Pátio dos Milagres, Recanto das Maravilhas e Paraíso das Maravilhas eram alguns dos apelidos pelos quais o Parque Municipal Américo Renné Giannetti era conhecido nos anos 40. Não eram nomes difundidos entre a população em geral, mas usados por um grupo específico.
Se durante o dia o parque era local de lazer da elite belo-horizontina, espaço de passeio e locomoção, à noite ele servia a “encontros amorosos diversos”, entre homens homossexuais e outros que por vezes eram casados com mulheres, mas mantinham uma espécie de “vida dupla”.
Lá, aliás, foi onde ocorreu o primeiro crime com motivações homofóbicas de Belo Horizonte, quando, em 1946, Luiz Gonçalves Delgado foi assassinado – o fato demorou dez anos para ser desvendado. A história é contada no livro “Paraíso das Maravilhas”, de Luiz Morando, e a obra, por sua vez, é uma das referências que ajudaram a moldar o espetáculo “Projeto Maravilhas”, em cartaz na Funarte.
O projeto tem origem na experiência dos atores Aisha Brunno, Bremmer Guimarães, Igor Leal e Pedro Henrique Pedrosa, quando trabalharam juntos durante a montagem de “PassAarão”, espetáculo de rua do Grupo Espanca. Inspirados pelo processo de trabalhar o entorno da sede do Espanca – viaduto Santa Tereza, praça da Estação, ruas Sapucaí e Aarão Reis –, eles, que são gays, se propuseram a mergulhar na relação entre arte e cidade, com foco nas masculinidades e nas homoafetividades, em seus diferentes territórios.

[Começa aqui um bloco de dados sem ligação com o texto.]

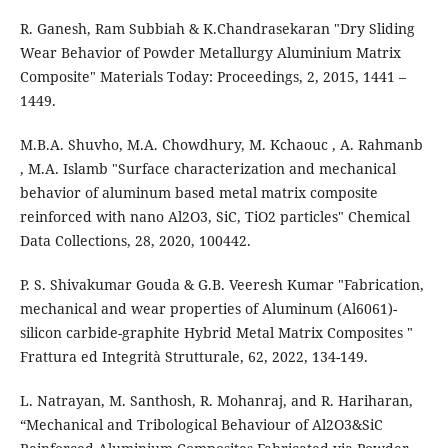
R. Ganesh, Ram Subbiah & K.Chandrasekaran "Dry Sliding
Wear Behavior of Powder Metallurgy Aluminium Matrix
Composite" Materials Today: Proceedings, 2, 2015, 1441 –
1449.
M.B.A. Shuvho, M.A. Chowdhury, M. Kchaouc , A. Rahmanb
, M.A. Islamb "Surface characterization and mechanical
behavior of aluminum based metal matrix composite
reinforced with nano Al2O3, SiC, TiO2 particles" Chemical
Data Collections, 28, 2020, 100442.
P. S. Shivakumar Gouda & G.B. Veeresh Kumar "Fabrication,
mechanical and wear properties of Aluminum (Al6061)-
silicon carbide-graphite Hybrid Metal Matrix Composites "
Frattura ed Integrità Strutturale, 62, 2022, 134-149.
L. Natrayan, M. Santhosh, R. Mohanraj, and R. Hariharan,
“Mechanical and Tribological Behaviour of Al2O3&SiC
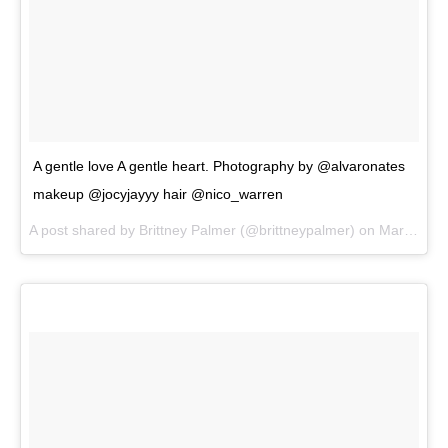
A gentle love A gentle heart. Photography by @alvaronates
makeup @jocyjayyy hair @nico_warren
A post shared by
Brittney Palmer
(@brittneypalmer) on
Mar 13, 2018 at 2:45pm PDT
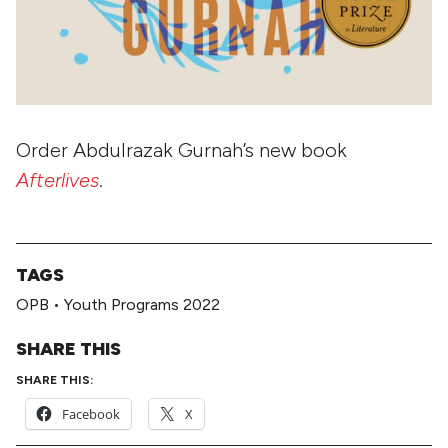
Order Abdulrazak Gurnah’s new book
Afterlives
.
TAGS
OPB
•
Youth Programs 2022
SHARE THIS
SHARE THIS:
Facebook
X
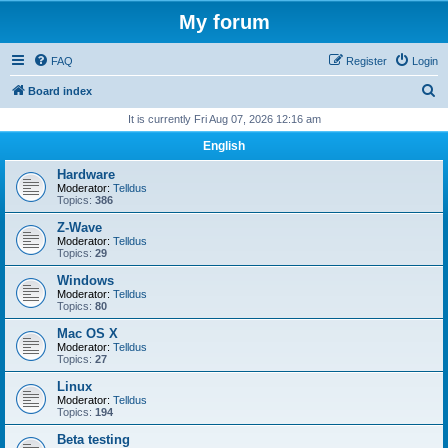
My forum
FAQ
Register
Login
S
Board index
e
It is currently Fri Aug 07, 2026 12:16 am
a
English
r
Hardware
c
Moderator:
Telldus
Topics:
386
h
Z-Wave
Moderator:
Telldus
Topics:
29
Windows
Moderator:
Telldus
Topics:
80
Mac OS X
Moderator:
Telldus
Topics:
27
Linux
Moderator:
Telldus
Topics:
194
Beta testing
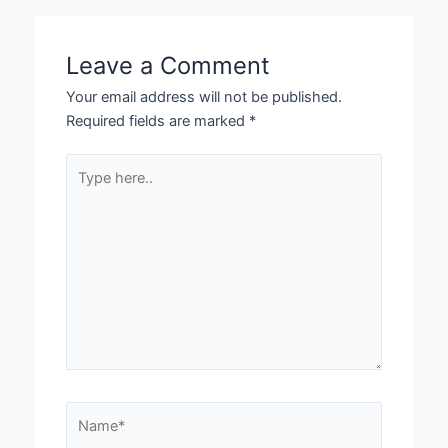
Leave a Comment
Your email address will not be published.
Required fields are marked
*
Type
here..
Name*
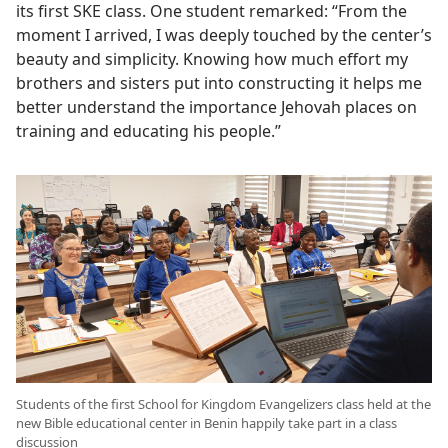
its first SKE class. One student remarked: “From the
moment I arrived, I was deeply touched by the center’s
beauty and simplicity. Knowing how much effort my
brothers and sisters put into constructing it helps me
better understand the importance Jehovah places on
training and educating his people.”
Students of the first School for Kingdom Evangelizers class held at the
new Bible educational center in Benin happily take part in a class
discussion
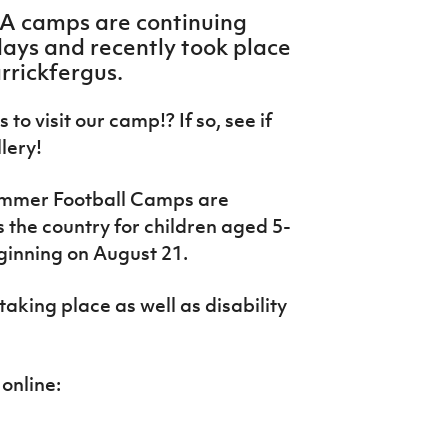
FA camps are continuing
ays and recently took place
arrickfergus.
to visit our camp!? If so, see if
llery!
ummer Football Camps are
s the country for children aged 5-
ginning on August 21.
aking place as well as disability
online:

“Eles quiseram colocar sua sexualidade como ponto central das discussões, a relação dos seus corpos com a cidade”, explica Cláudio Dias (Cia. Luna Lunera), que assina a direção da peça. “Seu nome é ‘Projeto’ no sentido de que busca construir alguma coisa, um lugar utópico. Um jardim em que o respeito à diversidade, entendido como a igualdade de direitos, é buscado, um espaço que é um lugar ideal para todos”, define.
Referências
Para dar início ao processo, atores e diretor partiram dos universos particulares de cada um, improvisando a partir das experiências desde o jardim de infância, como se descobrem, percebem a sexualidade e passam a se relacionar com isso. Depois, eles trabalharam o modo como cada um “saiu do armário”, as buscas por como ser quem você é e as relações desses corpos com a cidade: a busca por encontros, as idas a banheiros de shoppings, onde ocorrem relações entre homens gays e não gays e tudo o que permeia isso. E também as saunas que existem na cidade e sobre as quais muita gente, inclusive, não sabe.
“Várias delas, inclusive, ficam em ruas com nomes de índios, como Tupis, Guaicurus, Oiapoque, Guajajaras”, observa Dias. “E daí acabamos descobrindo que as formas de relação sexual eram bem diferentes do que entendemos entre os indígenas, e os jesuítas matavam índios gays com canhões como forma de punição exemplar”. Depois de muito material levantado, Marcos Coletta (Quatroloscinco Teatro do Comum) foi o responsável por costurar tudo na dramaturgia.
Em cartaz desde o fim de semana das eleições, o espetáculo ganha, na opinião do diretor, contornos mais contundentes com o cenário que se formou. “É um momento crítico que faz com que a peça ganhe mais sentido e mais força, como lugar de artivismo (arte + ativismo), de luta e de reflexão pra que a gente possa continuar e seguir. Faz todo o sentido estar com o espetáculo neste exato momento, para afirmar as conquistas já adquiridas. Falta muito, mas o pouco que se ganhou é importante, e é necessária sua permanência, para se buscar justamente construir um lugar em que possam florescer marcos importantes para a sociedade, em termos de convivência e de diálogo”, conclui.
Serviço
“Projeto Maravilhas”. Funarte MG (r. Januária, 68, centro). Sábado (3) e domingo (4), e de 8 a 11. Quinta a domingo, às 20h. R$ 20 (inteira).